# Praying for Strength



## TimeHeals (Sep 26, 2011)

"*Praying for Strength*",_ by TimeHeels_

There was once a man who worked very hard to provide for his family--a wife, and infant son, and a teenage daughter--but it was a struggle just making ends meet. His oldest daughter was also having a lot of emotional problems and was running with the wrong crowd, and his wife was never happy and never stopped nagging. 

This man wondered where he had gone wrong and even thought of abandoning his family. He began praying for God to give him strength.

Shortly after he began praying for strength, his house was flooded and became uninhabitable, and he had no flood insurance, so he and the family had to move to a modest apartment. He began praying even more often for God to give him strength.

The company he worked for suddenly went out of business, and he was forced to go on unemployment, and he had to move his family again, and this time into a tiny apartment, so he redoubled his prayers for strength.

His wife began an emotional affair with an old boyfriend she met on Facebook and began treating him even more poorly despite the fact that he began going out of his way to please her. Just before he discovered the affair, his wife filed for divorce. Then one day she told him she was in love with her old boyfriend she discovered on Facebook and she was moving out into another apartment and taking the kids.

This man was broken and wanted to die, but God did not grant him death, and he couldn't bring himself to take his own life, so he just kept praying for strength.

After the divorce, his wife violated the custody agreement and moved her and the kids to another state to be with her old boyfriend.

The man kept praying, but he wondered when God was going to deliver. He had prayed and prayed for strength, and instead one horrible thing after another kept happening to him, and he was so paralyzed by grief, it was all he could do to even go cash his unemployment check, pay the bills (late), and buy groceries (when there were none left in his apartment).

After many months, the man was behind in all of his bills and in danger of becoming homeless, so he began looking for ANY kind of job at all. At first he got a retail job (not any of the jobs he was hoping to get), but he kept applying when he had days off, and he even applied for jobs where he didn't meet the qualifications out of sheer desperation.

After many more months he was offered a spectacular job with all kinds of benefits, but he was afraid to take it because he was pretty sure he wasn't qualified for the job and would wind up losing it.
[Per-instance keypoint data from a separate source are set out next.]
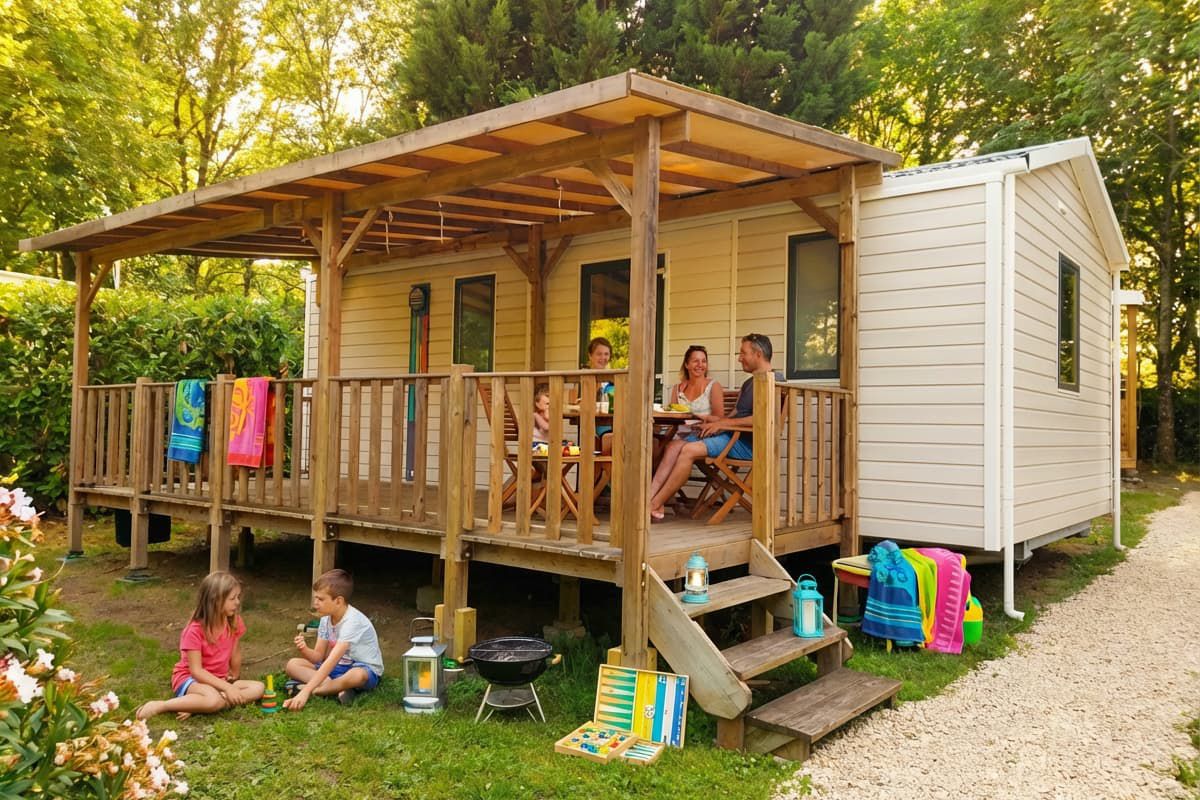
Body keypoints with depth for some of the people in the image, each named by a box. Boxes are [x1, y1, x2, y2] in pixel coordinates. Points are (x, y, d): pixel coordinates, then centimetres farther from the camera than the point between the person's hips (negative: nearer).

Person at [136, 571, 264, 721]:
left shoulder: (235, 623, -5)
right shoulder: (195, 630, -19)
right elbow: (196, 670, -22)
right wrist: (227, 687, -29)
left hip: (218, 680, 6)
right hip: (189, 679, -6)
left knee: (258, 688, -19)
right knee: (214, 700, -39)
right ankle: (159, 706, -22)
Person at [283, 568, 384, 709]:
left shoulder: (352, 621, -26)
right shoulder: (326, 619, -2)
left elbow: (332, 660, -33)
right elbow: (318, 657, 1)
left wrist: (305, 692, -39)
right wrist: (304, 650, -23)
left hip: (366, 670, -8)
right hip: (338, 667, 8)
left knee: (357, 675, -43)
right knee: (292, 665, -7)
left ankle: (303, 688, -27)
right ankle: (339, 687, -24)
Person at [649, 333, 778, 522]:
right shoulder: (749, 383, 26)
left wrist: (721, 424, -14)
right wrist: (712, 422, 2)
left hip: (746, 442, -10)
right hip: (730, 435, 10)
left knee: (689, 450, -26)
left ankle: (655, 506, -22)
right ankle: (649, 497, -18)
He took it anyway. To his surprise, not only did he turn out to be very good at the job after he got the hang of it, he was also highly respected by his coworkers, and he really liked the job!

He decided to get his kids back next. He hired the best attorney he could find, and after six months, he was awarded full custody of his kids who were ordered returned to him.

He and his children moved into a nice house with a lease option to buy.

His ex-wife began calling often to speak with the kids. She sometimes tried to keep him on the phone with chit-chat, but he was busy raising his family, with his career, and he had even been on a few dates with some very nice women who were very nice to him.

One day his ex-wife called, and she was crying. She said the other man had left her, she was miserable not being with her children, and she begged the man to take her back. She told him she didn't know if she could go on living like this much longer.

The man told his ex-wife, "Pray for strength".


----------



## Geoffrey Marsh (Aug 11, 2011)

What a awesome post!

Seek and you shall find...knock and the door will be opened!


----------



## TimeHeals (Sep 26, 2011)

Geoffrey Marsh said:


> What a awesome post!
> 
> Seek and you shall find...knock and the door will be opened!


Thanks, it was a composite of different folks' stories, and I *hope* drives home the point that it is the things that test us most that can make us stronger


----------